Pièges fréquents des offres de divorce par internet
Le principal risque documenté par des praticiens concerne le décalage entre la promesse d’un divorce simple et la réalité d’une situation patrimoniale complexe. Une plateforme qui accepte un dossier impliquant un bien immobilier commun au même tarif qu’un dossier sans patrimoine produit soit un travail incomplet, soit des frais supplémentaires en cours de procédure.
Alexia.fr pointe un autre problème : certains avocats en ligne refusent tout remboursement une fois le délai de rétractation de 15 jours dépassé. Si la prestation ne correspond pas à ce qui était attendu, l’époux se retrouve contraint de poursuivre avec cet avocat ou de perdre les sommes engagées.

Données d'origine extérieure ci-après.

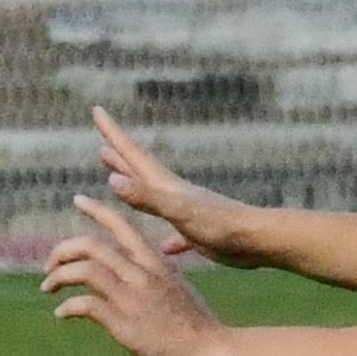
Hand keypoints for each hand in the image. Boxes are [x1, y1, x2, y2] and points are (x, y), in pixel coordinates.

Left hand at [44, 192, 231, 355]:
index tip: (78, 199)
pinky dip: (67, 307)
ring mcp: (133, 296)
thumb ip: (154, 277)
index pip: (123, 225)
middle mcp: (142, 273)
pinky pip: (84, 304)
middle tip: (49, 266)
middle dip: (62, 251)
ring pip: (84, 270)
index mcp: (156, 263)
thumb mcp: (177, 289)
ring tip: (47, 287)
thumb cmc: (197, 326)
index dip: (98, 209)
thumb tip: (135, 277)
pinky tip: (61, 314)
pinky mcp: (124, 322)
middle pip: (91, 245)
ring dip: (58, 276)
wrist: (211, 353)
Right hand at [88, 107, 249, 267]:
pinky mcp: (199, 233)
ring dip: (136, 186)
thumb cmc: (220, 227)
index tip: (97, 110)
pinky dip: (166, 236)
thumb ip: (148, 197)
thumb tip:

Cas où le divorce en ligne n’est pas adapté
La procédure de divorce par consentement mutuel, en ligne ou non, suppose un accord complet entre les époux sur le partage des biens, la garde des enfants et une éventuelle prestation compensatoire. Si un désaccord persiste sur un seul de ces points, la procédure bascule vers un divorce judiciaire, plus long et plus coûteux. Les plateformes ne le précisent pas toujours clairement lors de la souscription.

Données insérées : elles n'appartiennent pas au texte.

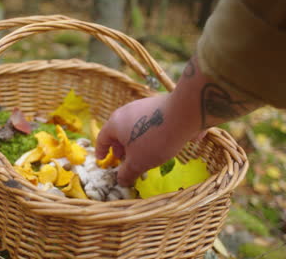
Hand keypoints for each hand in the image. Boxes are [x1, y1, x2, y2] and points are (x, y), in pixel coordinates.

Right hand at [95, 54, 261, 186]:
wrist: (185, 113)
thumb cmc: (155, 139)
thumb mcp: (138, 163)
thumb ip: (127, 173)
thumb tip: (121, 180)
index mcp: (115, 123)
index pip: (101, 138)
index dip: (100, 151)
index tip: (102, 160)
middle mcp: (127, 111)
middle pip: (118, 131)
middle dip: (120, 148)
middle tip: (125, 160)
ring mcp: (144, 106)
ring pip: (135, 126)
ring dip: (136, 142)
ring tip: (145, 155)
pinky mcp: (161, 105)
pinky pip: (151, 123)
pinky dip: (151, 135)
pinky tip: (163, 145)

Le divorce par consentement mutuel est aussi impossible lorsqu’un époux est sous tutelle, curatelle ou autre mesure de protection des majeurs. Dans ce cas, le passage devant le juge aux affaires familiales est obligatoire.
La dématérialisation de la préparation du dossier représente un gain de temps réel pour les situations simples. Pour les autres, le tarif d’appel et le délai annoncé masquent des étapes incompressibles que la plateforme ne maîtrise pas. Avant de souscrire, vérifier si le dossier comporte un bien immobilier commun ou un désaccord latent permet d’éviter la majorité des mauvaises surprises.